>> Begin

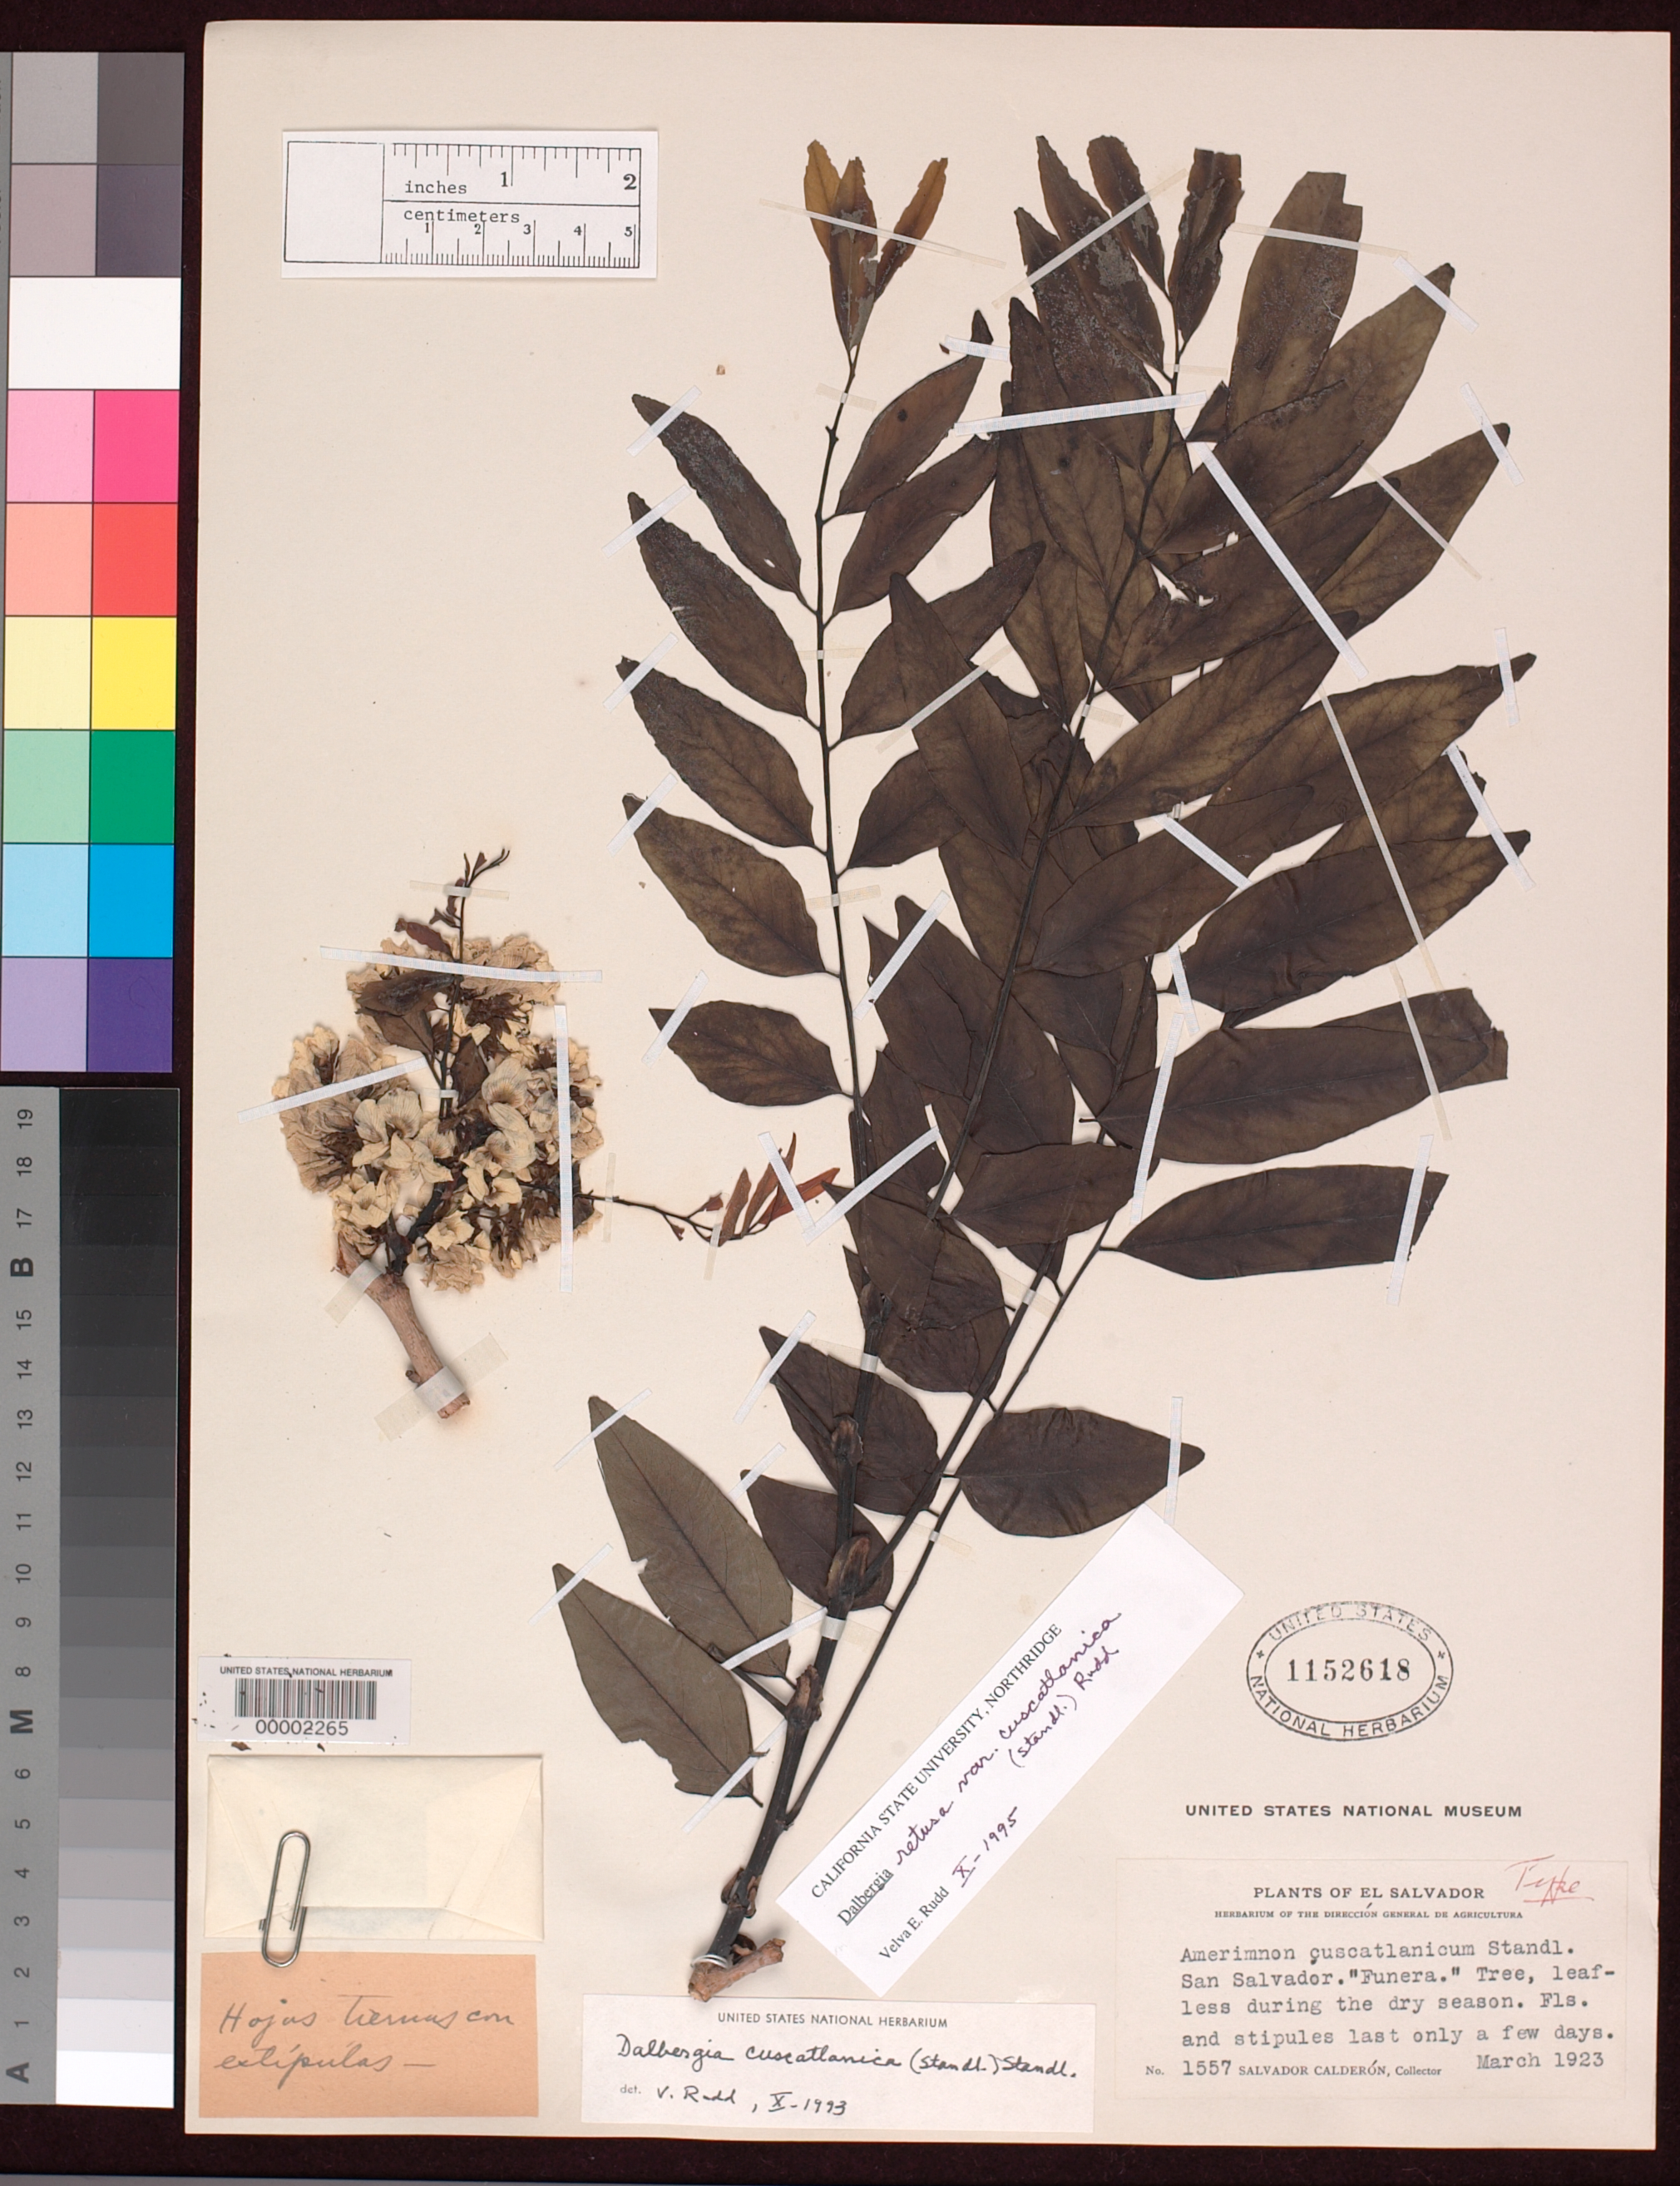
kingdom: Plantae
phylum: Tracheophyta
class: Magnoliopsida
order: Fabales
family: Fabaceae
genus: Amerimnon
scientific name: Amerimnon cuscatlanicum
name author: Standl.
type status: Holotype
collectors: S. Calderón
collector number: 1557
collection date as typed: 1923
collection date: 1923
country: El Salvador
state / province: San Salvador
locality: San Salvador. "Funera".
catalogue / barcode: US 1152618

>> End

EXERCISE AIM:
Rewrite the records with "locality" swapped for "site", leaving everything else unchanged and omitting the pictures.

EXPECTED ANSWER:
kingdom: Plantae
phylum: Tracheophyta
class: Magnoliopsida
order: Fabales
family: Fabaceae
genus: Amerimnon
scientific name: Amerimnon cuscatlanicum
name author: Standl.
type status: Holotype
collectors: S. Calderón
collector number: 1557
collection date as typed: 1923
collection date: 1923
country: El Salvador
state / province: San Salvador
site: San Salvador. "Funera".
catalogue / barcode: US 1152618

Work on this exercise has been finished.